(Saved entries)
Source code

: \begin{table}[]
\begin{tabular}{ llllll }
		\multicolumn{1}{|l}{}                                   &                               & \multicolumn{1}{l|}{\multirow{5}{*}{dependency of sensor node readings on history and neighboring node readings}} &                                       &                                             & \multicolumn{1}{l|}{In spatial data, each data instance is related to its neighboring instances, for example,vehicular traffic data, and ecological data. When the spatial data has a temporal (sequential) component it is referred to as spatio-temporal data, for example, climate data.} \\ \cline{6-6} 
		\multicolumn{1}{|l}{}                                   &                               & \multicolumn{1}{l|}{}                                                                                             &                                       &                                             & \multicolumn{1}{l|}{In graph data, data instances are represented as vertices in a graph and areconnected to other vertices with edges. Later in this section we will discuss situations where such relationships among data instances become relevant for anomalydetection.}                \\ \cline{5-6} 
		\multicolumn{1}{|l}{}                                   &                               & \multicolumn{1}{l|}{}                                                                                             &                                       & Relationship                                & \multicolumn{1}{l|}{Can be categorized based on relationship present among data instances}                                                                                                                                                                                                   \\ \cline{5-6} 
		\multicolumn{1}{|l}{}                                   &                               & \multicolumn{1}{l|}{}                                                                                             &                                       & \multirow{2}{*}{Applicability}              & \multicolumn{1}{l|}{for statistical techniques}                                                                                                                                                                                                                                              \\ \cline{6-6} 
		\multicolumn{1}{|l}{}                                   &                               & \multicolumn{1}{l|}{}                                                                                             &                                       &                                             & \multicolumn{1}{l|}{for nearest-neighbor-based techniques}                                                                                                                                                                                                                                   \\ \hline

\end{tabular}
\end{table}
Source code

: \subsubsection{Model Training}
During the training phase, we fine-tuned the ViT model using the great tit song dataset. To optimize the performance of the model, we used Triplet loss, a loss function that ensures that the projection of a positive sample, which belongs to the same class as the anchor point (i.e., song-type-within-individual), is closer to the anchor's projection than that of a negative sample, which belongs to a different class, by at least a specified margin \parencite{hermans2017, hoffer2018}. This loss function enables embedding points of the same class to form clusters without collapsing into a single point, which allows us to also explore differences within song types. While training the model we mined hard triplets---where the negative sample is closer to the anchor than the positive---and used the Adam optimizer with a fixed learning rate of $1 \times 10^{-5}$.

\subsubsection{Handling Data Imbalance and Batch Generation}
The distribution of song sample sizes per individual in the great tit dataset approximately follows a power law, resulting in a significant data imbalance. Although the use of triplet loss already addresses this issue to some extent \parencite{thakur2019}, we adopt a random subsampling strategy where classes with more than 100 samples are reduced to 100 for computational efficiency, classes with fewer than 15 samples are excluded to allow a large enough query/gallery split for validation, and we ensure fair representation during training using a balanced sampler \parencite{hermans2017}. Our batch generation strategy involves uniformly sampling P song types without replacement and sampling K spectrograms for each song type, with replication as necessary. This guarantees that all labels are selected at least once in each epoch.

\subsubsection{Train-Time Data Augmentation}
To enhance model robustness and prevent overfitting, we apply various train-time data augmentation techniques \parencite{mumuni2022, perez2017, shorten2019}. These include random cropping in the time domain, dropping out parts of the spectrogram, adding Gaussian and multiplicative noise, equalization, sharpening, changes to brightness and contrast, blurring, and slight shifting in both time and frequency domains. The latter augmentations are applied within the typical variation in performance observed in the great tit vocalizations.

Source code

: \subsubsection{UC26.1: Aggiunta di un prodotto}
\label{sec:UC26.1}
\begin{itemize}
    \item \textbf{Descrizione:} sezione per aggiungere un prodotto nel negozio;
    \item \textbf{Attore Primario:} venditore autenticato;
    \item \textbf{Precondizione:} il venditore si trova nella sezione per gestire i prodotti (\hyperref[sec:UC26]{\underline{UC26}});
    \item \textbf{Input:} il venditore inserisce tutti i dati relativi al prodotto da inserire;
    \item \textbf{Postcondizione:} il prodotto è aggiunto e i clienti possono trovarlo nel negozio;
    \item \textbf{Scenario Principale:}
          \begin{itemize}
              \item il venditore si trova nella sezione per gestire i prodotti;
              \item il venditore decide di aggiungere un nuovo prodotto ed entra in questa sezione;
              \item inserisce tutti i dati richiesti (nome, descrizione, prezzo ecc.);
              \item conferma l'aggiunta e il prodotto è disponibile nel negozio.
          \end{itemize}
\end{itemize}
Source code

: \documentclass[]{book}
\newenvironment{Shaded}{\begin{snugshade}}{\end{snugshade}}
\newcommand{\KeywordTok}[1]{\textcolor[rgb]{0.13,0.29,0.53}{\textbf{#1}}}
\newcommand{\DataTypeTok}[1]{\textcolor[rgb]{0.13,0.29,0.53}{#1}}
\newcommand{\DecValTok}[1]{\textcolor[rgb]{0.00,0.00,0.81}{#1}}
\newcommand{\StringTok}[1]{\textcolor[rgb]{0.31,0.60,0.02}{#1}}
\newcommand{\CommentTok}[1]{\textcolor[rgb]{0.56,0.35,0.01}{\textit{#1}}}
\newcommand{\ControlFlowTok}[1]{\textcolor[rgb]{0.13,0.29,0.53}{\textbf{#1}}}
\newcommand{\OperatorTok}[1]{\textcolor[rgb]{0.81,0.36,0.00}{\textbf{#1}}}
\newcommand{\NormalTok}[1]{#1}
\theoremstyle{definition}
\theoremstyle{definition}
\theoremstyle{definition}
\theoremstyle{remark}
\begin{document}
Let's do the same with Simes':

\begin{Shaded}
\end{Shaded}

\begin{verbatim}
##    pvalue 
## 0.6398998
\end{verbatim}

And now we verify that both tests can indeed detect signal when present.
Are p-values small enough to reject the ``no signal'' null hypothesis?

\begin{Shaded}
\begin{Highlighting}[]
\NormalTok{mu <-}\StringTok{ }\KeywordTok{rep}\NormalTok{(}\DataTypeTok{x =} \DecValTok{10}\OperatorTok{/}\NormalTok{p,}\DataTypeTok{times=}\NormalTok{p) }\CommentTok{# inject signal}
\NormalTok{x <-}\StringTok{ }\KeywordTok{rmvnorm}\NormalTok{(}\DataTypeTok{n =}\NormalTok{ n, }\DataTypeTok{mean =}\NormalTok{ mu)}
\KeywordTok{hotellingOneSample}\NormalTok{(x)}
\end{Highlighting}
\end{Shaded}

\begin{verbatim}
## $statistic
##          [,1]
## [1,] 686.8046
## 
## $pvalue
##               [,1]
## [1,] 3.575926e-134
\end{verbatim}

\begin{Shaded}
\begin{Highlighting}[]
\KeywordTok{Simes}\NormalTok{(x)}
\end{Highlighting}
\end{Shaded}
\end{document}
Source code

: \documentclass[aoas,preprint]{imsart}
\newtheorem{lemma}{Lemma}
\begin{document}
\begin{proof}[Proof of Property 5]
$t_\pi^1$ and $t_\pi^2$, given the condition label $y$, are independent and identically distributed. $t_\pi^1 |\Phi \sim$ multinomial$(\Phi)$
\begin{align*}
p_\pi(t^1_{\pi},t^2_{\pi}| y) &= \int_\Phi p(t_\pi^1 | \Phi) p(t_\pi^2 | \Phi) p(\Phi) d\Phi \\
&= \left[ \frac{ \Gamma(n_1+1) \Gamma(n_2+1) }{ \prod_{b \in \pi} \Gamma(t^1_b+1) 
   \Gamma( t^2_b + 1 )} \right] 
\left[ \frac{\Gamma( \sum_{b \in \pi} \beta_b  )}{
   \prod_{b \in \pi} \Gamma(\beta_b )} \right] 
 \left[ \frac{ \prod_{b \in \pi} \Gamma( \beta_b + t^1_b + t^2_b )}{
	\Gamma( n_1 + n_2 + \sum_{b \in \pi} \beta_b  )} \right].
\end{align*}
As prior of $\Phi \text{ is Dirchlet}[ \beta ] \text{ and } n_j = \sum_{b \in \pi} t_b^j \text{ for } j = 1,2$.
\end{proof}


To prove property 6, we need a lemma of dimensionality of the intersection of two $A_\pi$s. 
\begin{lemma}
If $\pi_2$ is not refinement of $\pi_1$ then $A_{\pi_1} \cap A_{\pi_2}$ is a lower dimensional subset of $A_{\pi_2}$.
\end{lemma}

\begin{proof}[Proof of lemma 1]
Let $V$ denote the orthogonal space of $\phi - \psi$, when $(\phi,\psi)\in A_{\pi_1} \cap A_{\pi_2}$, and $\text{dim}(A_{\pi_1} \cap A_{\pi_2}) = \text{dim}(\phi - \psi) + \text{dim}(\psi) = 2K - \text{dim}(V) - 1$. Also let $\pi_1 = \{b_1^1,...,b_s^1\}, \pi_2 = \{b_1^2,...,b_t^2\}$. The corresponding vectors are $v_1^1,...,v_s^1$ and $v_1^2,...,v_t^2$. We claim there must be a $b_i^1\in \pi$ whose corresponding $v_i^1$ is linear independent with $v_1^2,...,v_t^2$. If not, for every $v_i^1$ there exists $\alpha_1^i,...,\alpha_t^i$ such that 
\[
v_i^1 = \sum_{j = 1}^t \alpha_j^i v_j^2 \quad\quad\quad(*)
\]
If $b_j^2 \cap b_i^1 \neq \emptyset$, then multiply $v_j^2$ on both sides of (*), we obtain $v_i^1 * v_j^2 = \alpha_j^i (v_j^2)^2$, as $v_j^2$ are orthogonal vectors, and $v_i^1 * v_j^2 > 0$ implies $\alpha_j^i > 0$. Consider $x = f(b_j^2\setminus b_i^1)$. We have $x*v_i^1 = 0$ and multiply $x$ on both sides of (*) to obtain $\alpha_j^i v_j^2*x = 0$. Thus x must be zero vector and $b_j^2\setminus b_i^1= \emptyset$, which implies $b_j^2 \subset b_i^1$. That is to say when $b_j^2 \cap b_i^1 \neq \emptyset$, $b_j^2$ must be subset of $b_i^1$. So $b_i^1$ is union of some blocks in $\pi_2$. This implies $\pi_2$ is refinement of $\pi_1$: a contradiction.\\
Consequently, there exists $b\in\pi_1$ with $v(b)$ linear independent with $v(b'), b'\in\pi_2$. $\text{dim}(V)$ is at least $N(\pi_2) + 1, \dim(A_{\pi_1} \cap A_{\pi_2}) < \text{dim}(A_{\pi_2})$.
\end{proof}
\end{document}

• [What the task asks] In the entries above, find each line that includes the string "inserisce" and copy it.

• [Answer below]
    \item \textbf{Input:} il venditore inserisce tutti i dati relativi al prodotto da inserire;
              \item inserisce tutti i dati richiesti (nome, descrizione, prezzo ecc.);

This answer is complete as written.